Friends have tried to argue with me that by buying vintage clothing they are saving the planet. A better alternative, they claim, than consuming new items, even though they may indeed be contributing to cultural annihilation. I have a very simple answer to this: stop buying so much useless shit. This is a false choice, and one that is easy to remove oneself from.
Soon there will be nothing left to revive. I am already sick of all the pictures of Kurt Cobain currently crowding my Tumblr feed. Let the past remain in the past – reject this need to identify yourself with the easily-understood signifiers of a bygone era. It only makes you easier to sell to.
If you are buying vintage or selling vintage you are betraying your generation. Use your youth and your energy to celebrate and create new ideas, new musics, and new cultures instead of prostituting yourself to the whims of the Boomer authority figures that raised you. Demand new silhouettes, if fashion’s all you care about, but stop worshipping the past. If we continue imitating our parents’ era, so too will we end up imitating their mistakes.
3 comments
Hey Rhian,
You made a lot of good points against vintage. There’s a line between occasionally wearing your mother’s old clothes because they fit you and are comfortable and going out of your way to buy/accumulate overpriced clothes that look like stuff your mother used to wear. In this culture, I think the biggest way to be a ‘rebel’ is to live your own life and not buy into things for the sake of looking like a rebel.
I hear you on the tumblr thing, there’s mostly a lot of recycling that happens on my dash, hell, I do it too – the mentality seems to be that someone said it or expressed some thought better so why not use their words?
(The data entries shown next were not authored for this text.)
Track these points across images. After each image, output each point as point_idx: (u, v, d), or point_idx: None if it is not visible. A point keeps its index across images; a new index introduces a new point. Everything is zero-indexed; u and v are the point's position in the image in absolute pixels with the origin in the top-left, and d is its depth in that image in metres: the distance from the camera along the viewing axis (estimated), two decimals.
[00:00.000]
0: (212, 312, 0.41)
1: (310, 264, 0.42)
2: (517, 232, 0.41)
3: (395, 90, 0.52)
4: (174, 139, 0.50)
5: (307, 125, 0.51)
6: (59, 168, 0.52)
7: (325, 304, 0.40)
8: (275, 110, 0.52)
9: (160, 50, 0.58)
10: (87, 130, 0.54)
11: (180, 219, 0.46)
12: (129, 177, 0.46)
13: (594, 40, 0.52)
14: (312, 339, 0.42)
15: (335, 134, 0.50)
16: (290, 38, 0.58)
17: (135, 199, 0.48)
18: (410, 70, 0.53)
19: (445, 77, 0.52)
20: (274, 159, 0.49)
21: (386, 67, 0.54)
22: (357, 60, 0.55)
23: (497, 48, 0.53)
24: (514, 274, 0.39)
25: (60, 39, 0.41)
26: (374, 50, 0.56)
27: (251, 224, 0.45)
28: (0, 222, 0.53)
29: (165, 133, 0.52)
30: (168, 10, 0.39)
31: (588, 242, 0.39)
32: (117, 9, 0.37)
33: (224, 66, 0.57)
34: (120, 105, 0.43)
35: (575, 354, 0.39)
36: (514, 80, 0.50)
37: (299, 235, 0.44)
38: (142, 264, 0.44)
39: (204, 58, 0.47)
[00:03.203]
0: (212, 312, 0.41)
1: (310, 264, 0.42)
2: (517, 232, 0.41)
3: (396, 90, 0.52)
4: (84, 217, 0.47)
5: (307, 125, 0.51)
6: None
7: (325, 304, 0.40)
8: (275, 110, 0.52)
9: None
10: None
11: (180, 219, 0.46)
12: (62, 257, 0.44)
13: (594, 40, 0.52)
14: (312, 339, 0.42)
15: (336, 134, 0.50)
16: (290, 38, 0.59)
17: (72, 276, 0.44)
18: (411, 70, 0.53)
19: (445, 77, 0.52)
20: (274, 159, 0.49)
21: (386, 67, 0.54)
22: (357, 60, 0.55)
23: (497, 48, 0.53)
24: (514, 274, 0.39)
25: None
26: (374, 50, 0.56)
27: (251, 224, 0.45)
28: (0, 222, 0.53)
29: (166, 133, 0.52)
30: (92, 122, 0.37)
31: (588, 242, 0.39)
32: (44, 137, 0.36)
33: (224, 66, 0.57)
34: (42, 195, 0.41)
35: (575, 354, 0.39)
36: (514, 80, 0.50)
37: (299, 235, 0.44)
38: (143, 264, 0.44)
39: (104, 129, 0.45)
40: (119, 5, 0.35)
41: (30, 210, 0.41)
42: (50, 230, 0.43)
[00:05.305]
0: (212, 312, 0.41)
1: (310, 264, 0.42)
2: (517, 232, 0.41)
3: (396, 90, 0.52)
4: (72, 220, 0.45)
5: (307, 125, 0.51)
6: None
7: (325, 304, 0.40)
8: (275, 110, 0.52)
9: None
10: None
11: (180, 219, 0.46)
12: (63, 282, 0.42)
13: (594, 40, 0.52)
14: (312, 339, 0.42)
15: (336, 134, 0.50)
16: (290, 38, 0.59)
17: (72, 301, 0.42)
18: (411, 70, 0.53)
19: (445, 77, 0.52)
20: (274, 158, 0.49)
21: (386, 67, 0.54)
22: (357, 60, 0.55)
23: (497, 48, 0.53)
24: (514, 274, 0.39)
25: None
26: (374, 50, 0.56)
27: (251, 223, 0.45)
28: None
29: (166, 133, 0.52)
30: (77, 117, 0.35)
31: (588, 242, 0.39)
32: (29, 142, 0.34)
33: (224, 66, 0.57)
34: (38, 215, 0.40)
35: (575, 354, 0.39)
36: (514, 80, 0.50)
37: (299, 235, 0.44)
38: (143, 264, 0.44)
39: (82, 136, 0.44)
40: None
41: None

Beautiful quotes and pictures become trite pretty quickly (there are only so many times I want to see the same Plath quote reblogged), which in my mind does those bygone artists a disservice. Like you said, we have to be the new creators, the designers, the thinkers etc. if we expect anything to get solved in the future.
Anjana
by Anjana on May 27, 2012 at 5:13 am. #
You are a great writer my friend. One day I will live on your couch.
by Grace on May 27, 2012 at 3:55 pm. #
Wonderfully written, Rhian. I never thought about so many of the things you just articulated.